From: Roland McGrath
Subject: Re: I/O permission control in OSKit-Mach
Date: Mon, 10 Dec 2001 14:38:26 -0500 (EST)

> On Sat, Oct 20, 2001 at 10:42:35PM -0400, Roland McGrath wrote:
> > Indeed.  I think the best plan is to scrutinize the pmap locking strategy
> > and do something similar.
> 
> I am looking into this, but it looks quite hard.  In fact, it requires an
> interrupt to signal the other processors (SMP_IPI_VECTOR == 13 is used for
> pmap changes).  Is there a free interrupt that can be used?  Can we
> piggyback on the pmap interrupt without increasing the cost for it?

There is only one interprocessor interrupt supported in the oskit smp
library interface.  The interrupt handler function was
pmap_update_interrupt because that was the only thing that needed to be
done.  It will probably be worthwhile to rewrite the oskit smp library
using the newest Linux smp support code, and generalize the interface to
support multiple interrupts.  The hardware supports multiple interrupts and
the Linux 2.4.x code uses different ones for different things.  But as an
interim solution, it's not a big deal to have one interrupt handler that
has to check flags to see what it needs to do.

> I have only a vague idea how the pmap interrupt stuff works, the comments in
> i386/intel/pmap.c helped.  However, they also discouraged me a bit from this
> complex solution.

I too know only what I read.  But the comments and code in pmap.c are
pretty easy to understand.  It has to synchronize all processors using the
pmap before it can modify it, and then all those processors have to process
the pmap updates after the CPU doing the change unlocks.  

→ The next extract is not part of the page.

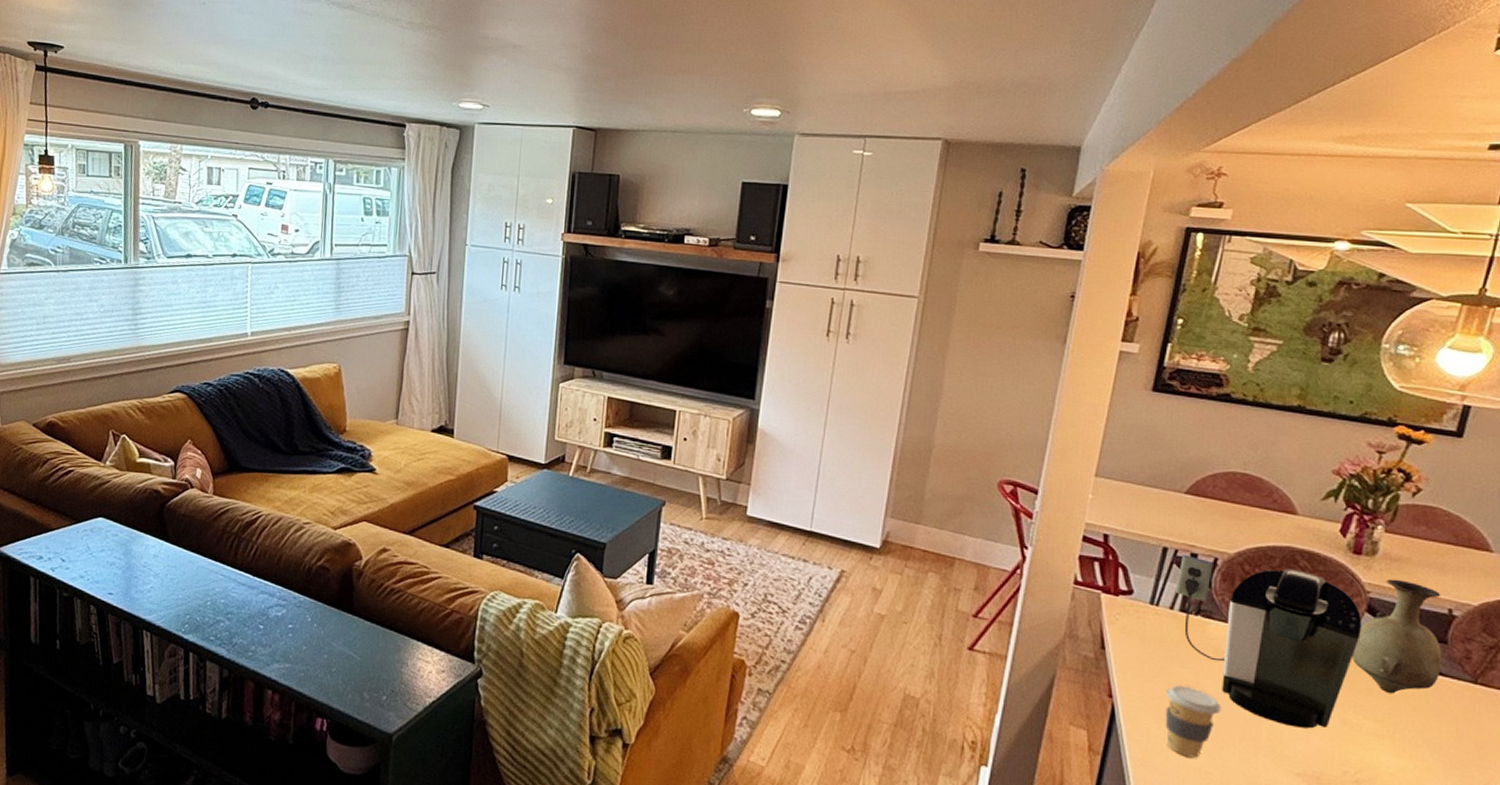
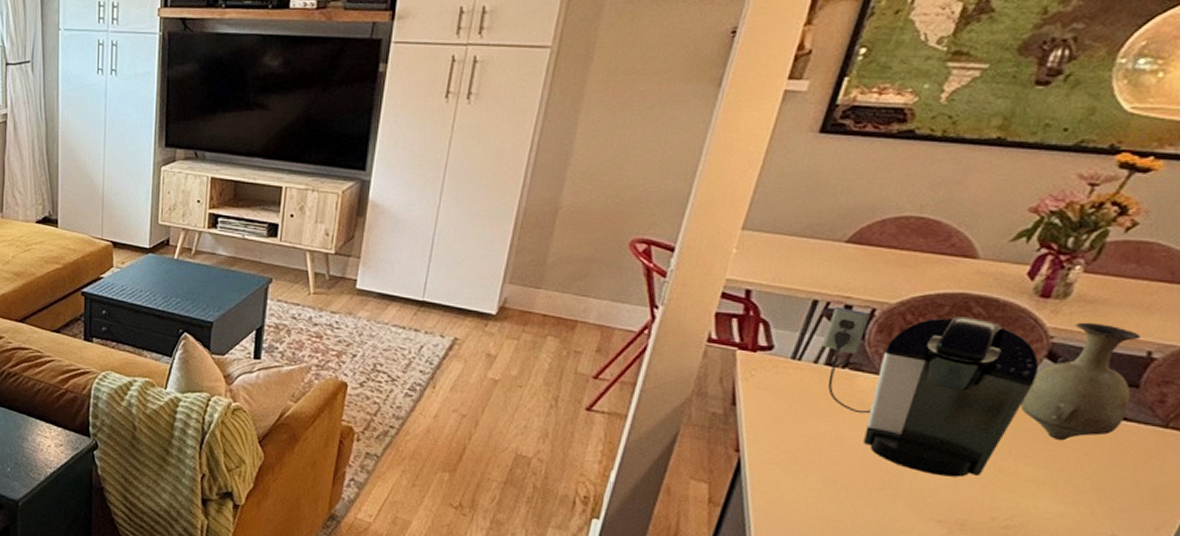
coffee cup: present [1165,685,1222,758] -> none [794,438,861,508]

For the io bitmap you don't really need quite as much synchronization,
because there is no harm in diddling the task's data structures while other
CPUs are still running.  You just need to wake up the other CPUs before the
ioperm call returns to the user.  I don't think you even really need to
synchronize with them, because anything they might still be doing while you
are returning is not distinguishable to the user from them having done it
before the ioperm call finished.

But because pmap maps 1-to-1 with task and that's what you need, you can
use the pmap state to know which CPUs are running in your task and need to
be updated (pmap->cpus_using).  

> Makes me wonder how Linux behaves, I think that I/O bit mangling is task
> based here, but as threads are implemented as tasks, I don't think it works
> out there the way we want it to behave for us.

Linux doesn't really have threads per se, it has "tasks" that might share
an address space.  So essentially ioperm is thread-based, not task-based.

> I am inclined to postpone this, and just have a simple lock for the other
> races and a #warning for SMP machines, that other cpus will only pick it up
> after they are rescheduled.

Ok, fine.  There are many unfinished things in SMP, and none of them should
delay any work on features for the uniprocessor case.

But note that this is not really "until rescheduled" (switching to a
different thread), it's until the CPU switches to a different task and back.